Prez: The 1970’s DC Comic for 21st century politics

The 1970’s were a bizarre decade. Anything was up for grabs at a time of astonishing change and this change included DC Comics who were trying hard to stay relevant at a time when their competitor, Marvel Comics, so they called on Captain America co-creator Joe Simon to produce Prez, the story of America’s first teen president.

Along with artist Jerry Grandetti, the story of Prez Rickard, the first teen president, lasted four short issues (a fifth issue later appeared in Cancelled Comics Cavalcade) and one guest appearance in Supergirl’s ongoing comic. There have been revivals, most notably an issue of Neil Gaiman’s Sandman, but these four issues are completely and utterly bizarre.

It should be noted that in 1973, Simon was 60 and being asked to write a strip about a teen hero at the fag-end of flower power when much of what previous generations had known was ripped apart and reformed.

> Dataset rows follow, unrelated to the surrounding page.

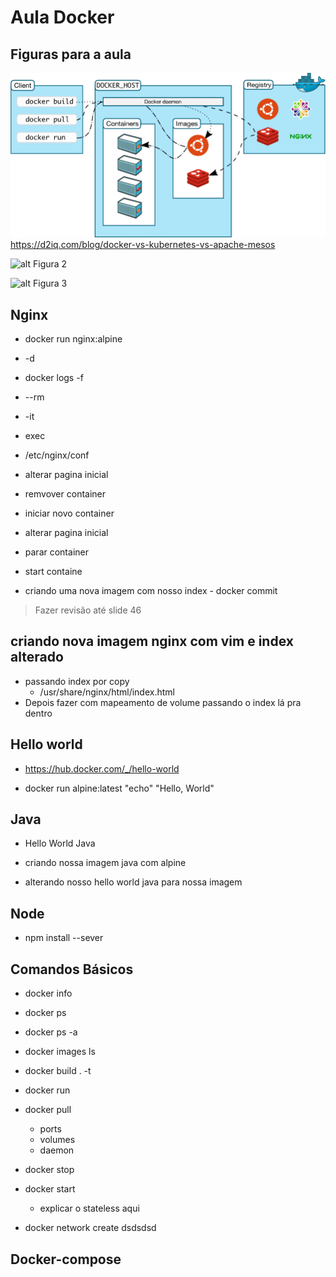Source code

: # Aula Docker

## Figuras para a aula

![alt Figura 1](imgs/docker.png)
https://d2iq.com/blog/docker-vs-kubernetes-vs-apache-mesos


![alt Figura 2](https://docs.docker.com/images/Container%402x.png)

![alt Figura 3](https://docs.docker.com/images/VM%402x.png)










## Nginx

* docker run nginx:alpine
* -d
* docker logs -f
* --rm
* -it
* exec

* /etc/nginx/conf
  
* alterar pagina inicial
* remvover container
* iniciar novo container
* alterar pagina inicial
* parar container
* start containe
* criando uma nova imagem com nosso index - docker commit


> Fazer revisão até slide 46


## criando nova imagem nginx com vim e index alterado

* passando index por copy
  * /usr/share/nginx/html/index.html
* Depois fazer com mapeamento de volume passando o index lá pra dentro


## Hello world

* https://hub.docker.com/_/hello-world

* docker run alpine:latest "echo" "Hello, World"

## Java

* Hello World Java

* criando nossa imagem java com alpine

* alterando nosso hello world java para nossa imagem


## Node
* npm install --sever


## Comandos Básicos

* docker info
* docker ps
* docker ps -a
* docker images ls
* docker build . -t 
* docker run
* docker pull
  * ports
  * volumes
  * daemon

* docker stop
* docker start
    * explicar o stateless aqui
* docker network create
dsdsdsd

## Docker-compose














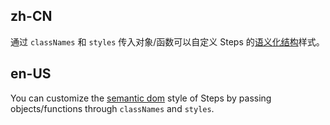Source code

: ## zh-CN

通过 `classNames` 和 `styles` 传入对象/函数可以自定义 Steps 的[语义化结构](#semantic-dom)样式。

## en-US

You can customize the [semantic dom](#semantic-dom) style of Steps by passing objects/functions through `classNames` and `styles`.
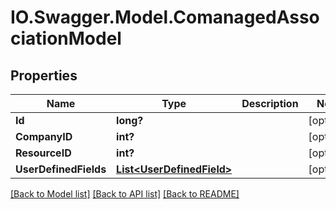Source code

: # IO.Swagger.Model.ComanagedAssociationModel
## Properties

Name | Type | Description | Notes
------------ | ------------- | ------------- | -------------
**Id** | **long?** |  | [optional] 
**CompanyID** | **int?** |  | [optional] 
**ResourceID** | **int?** |  | [optional] 
**UserDefinedFields** | [**List&lt;UserDefinedField&gt;**](UserDefinedField.md) |  | [optional] 

[[Back to Model list]](../README.md#documentation-for-models) [[Back to API list]](../README.md#documentation-for-api-endpoints) [[Back to README]](../README.md)

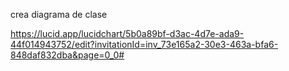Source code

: crea diagrama de clase

https://lucid.app/lucidchart/5b0a89bf-d3ac-4d7e-ada9-44f014943752/edit?invitationId=inv_73e165a2-30e3-463a-bfa6-848daf832dba&page=0_0#


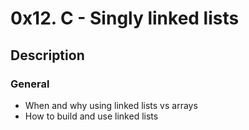 # 0x12. C - Singly linked lists

## Description

### General

* When and why using linked lists vs arrays
* How to build and use linked lists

That said, had DC stuck say, a Steve Englehart or Denny O’Neill on it who were younger men it probably wouldn’t have this strangeness about it and although some of it is iffy (Prez’s friend and head of the FBI is the permanently bare-chested Native American called Eagle Free) there’s something curiously subversive to it all.

Of course the art by Jerry Grandetti helps give a constant weirdness to it all as in a few short issues Prez deals with the threat of multinationals, assassins and vampires in stories that only make sense in the strange, dreamy world Simon created for Prez. It’s this dreamlike quality Gaiman picked up on for Sandman, but in reading these stories for the first time in decades it strikes me that Simon is trying to give his version as a 60 year-old man of early 1970’s America and what teenagers would be up against which would be mainly industrialists like Boss Smiley.

There’s something not right about Prez. It feels like a satire but it also feels like it’s played straight, but it also plays as a parable, but at the same time a post-modern commentary on the hippies, but it also breaks the fourth wall. Basically it doesn’t behave in the way we would expect a comic to behave as it changes tone, even genres sometimes from one panel to another.

It doesn’t always work and to the eye of someone in 2017/8 it can look awful, and indeed, much of it has dated, but as an oddity it is simply astonishing, and when it works its something weird and subversive. There’s been a few attempts to revive the character but with no success. There is a collection available but it is really worth having the originals as these as this is a bizarre wonder from DC at a time when the world was leaving it behind and it was trying to keep up.